DOCUMENT SEGMENT |
[BEGIN]
I stress that although we are following the path set down by successful schools in this country, we are also following the one set down by successful jurisdictions elsewhere in the world. In America, which my right hon. Friend the Prime Minister is due to visit in just a few days’ time, President Obama is pressing ahead with school reforms exactly analogous to those with which we are pressing ahead here. He is making reforms to ensure that there are better teachers in every classroom and that more schools enjoy greater autonomy. The charter schools in the USA, such as the Knowledge is Power programme schools, with which I know the right hon. Member for Tottenham (Mr Lammy) is familiar, have done a fantastic job, free from local bureaucratic control, of transforming the life chances of young people. Children who would not have expected to graduate from high school are now going on to elite colleges because of the quality of the education that they enjoy. Charter schools in Boston have succeeded in cutting by half the achievement gap between black and white children.
[END]
TASK |
Reproduce the passage on school reform in full, word for word. The material placed after this passage plays no part in what is asked.

DATA SEGMENT |
[BEGIN]
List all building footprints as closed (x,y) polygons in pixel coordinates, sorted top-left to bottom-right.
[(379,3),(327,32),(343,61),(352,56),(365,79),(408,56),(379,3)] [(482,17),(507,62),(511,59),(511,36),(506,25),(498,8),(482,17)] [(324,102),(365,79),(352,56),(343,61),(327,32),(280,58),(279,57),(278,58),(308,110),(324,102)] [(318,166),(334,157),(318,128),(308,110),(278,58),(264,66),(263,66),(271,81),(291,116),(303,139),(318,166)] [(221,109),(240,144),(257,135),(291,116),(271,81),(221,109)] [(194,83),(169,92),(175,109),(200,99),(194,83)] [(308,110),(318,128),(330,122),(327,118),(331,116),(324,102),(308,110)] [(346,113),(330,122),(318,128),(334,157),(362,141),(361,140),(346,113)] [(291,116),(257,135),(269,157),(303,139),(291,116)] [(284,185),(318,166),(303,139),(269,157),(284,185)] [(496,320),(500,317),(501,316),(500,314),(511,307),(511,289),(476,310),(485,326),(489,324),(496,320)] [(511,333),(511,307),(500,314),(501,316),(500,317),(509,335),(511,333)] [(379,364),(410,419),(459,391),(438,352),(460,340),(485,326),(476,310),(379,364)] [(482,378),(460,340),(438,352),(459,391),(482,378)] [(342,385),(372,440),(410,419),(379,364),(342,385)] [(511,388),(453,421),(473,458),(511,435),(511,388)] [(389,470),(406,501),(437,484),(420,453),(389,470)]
[END]
COMPLETED TASK |
I stress that although we are following the path set down by successful schools in this country, we are also following the one set down by successful jurisdictions elsewhere in the world. In America, which my right hon. Friend the Prime Minister is due to visit in just a few days’ time, President Obama is pressing ahead with school reforms exactly analogous to those with which we are pressing ahead here. He is making reforms to ensure that there are better teachers in every classroom and that more schools enjoy greater autonomy. The charter schools in the USA, such as the Knowledge is Power programme schools, with which I know the right hon. Member for Tottenham (Mr Lammy) is familiar, have done a fantastic job, free from local bureaucratic control, of transforming the life chances of young people. Children who would not have expected to graduate from high school are now going on to elite colleges because of the quality of the education that they enjoy. Charter schools in Boston have succeeded in cutting by half the achievement gap between black and white children.